15 a) Wird ein Verstoß gegen die Sachaufklärungspflicht (§ 76 Abs. 1 FGO) geltend gemacht, so sind nach ständiger Rechtsprechung des BFH Ausführungen dazu erforderlich, aus welchen Gründen sich die Notwendigkeit einer Beweiserhebung dem FG auch ohne Antrag hätte aufdrängen müssen, welche entscheidungserheblichen Tatsachen sich bei einer Beweisaufnahme voraussichtlich ergeben hätten und inwiefern die Beweiserhebung auf der Grundlage des materiell-rechtlichen Standpunkts des FG zu einer anderen Entscheidung hätte führen können. Ferner muss dargelegt werden, weshalb in der mündlichen Verhandlung keine entsprechenden Beweisanträge gestellt wurden (BFH-Beschlüsse vom VI B 161/00, BFH/NV 2003, 793; vom I B 102/10, BFH/NV 2011, 808).
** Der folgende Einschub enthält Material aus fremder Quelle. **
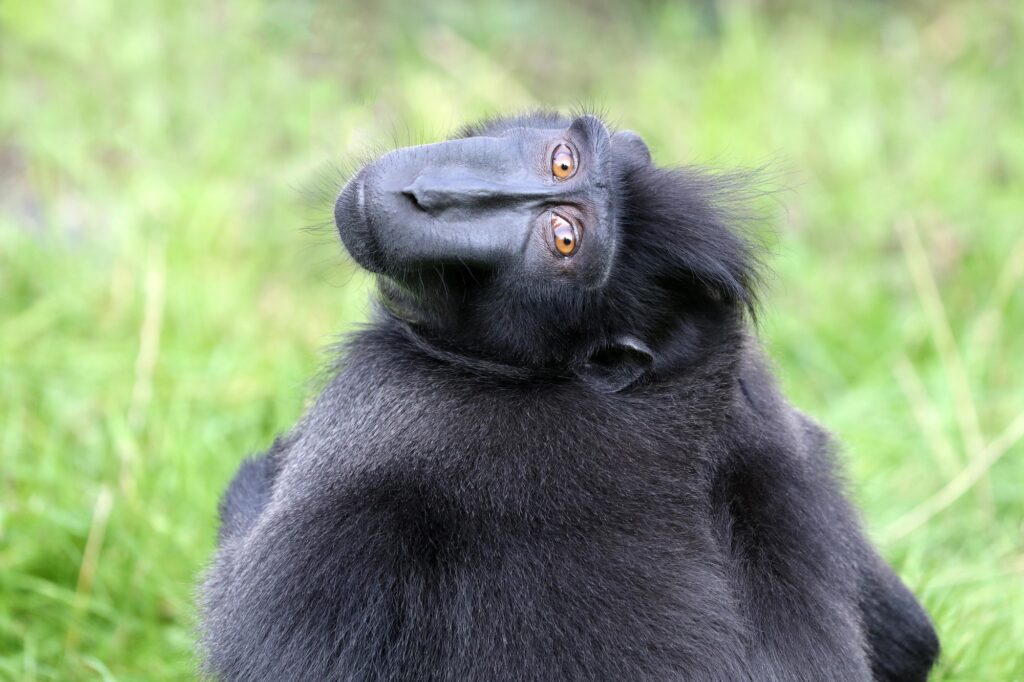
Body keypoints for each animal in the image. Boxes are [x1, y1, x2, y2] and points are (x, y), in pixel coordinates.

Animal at [197, 112, 937, 679]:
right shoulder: (768, 407)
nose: (429, 194)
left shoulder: (392, 413)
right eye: (562, 162)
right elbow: (913, 644)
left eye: (562, 239)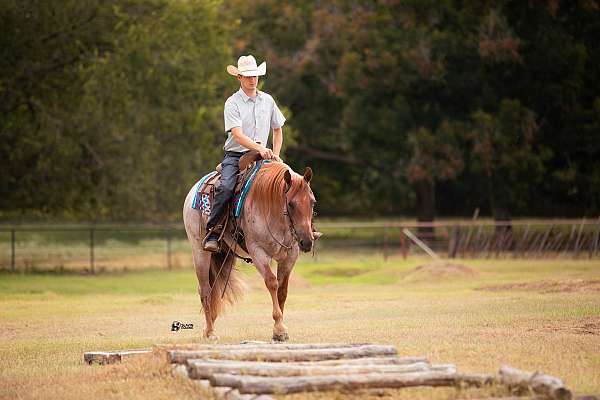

16 b) Das Vorbringen der Klägerin genügt diesen Anforderungen nicht. Sie macht lediglich geltend, das FG habe nicht ermittelt, wie sich die finanzielle Lage der Klägerin dargestellt habe, aus welchen —nicht familieninternen— Gründen Maßnahmen der Jugendhilfe notwendig geworden seien, welche eigenen Aufwendungen die Familie im Zusammenhang mit der Tochter T getragen habe und in welchem Umfang auch unvorhersehbare Kosten entstehen könnten.
17 Aus diesem Vortrag wird indessen nicht deutlich, weshalb sich dem FG die Notwendigkeit einer weiteren Sachaufklärung hätte aufdrängen müssen, obgleich es diesen Gesichtspunkten nach dessen materiell-rechtlichem Standpunkt keine Entscheidungserheblichkeit beimaß.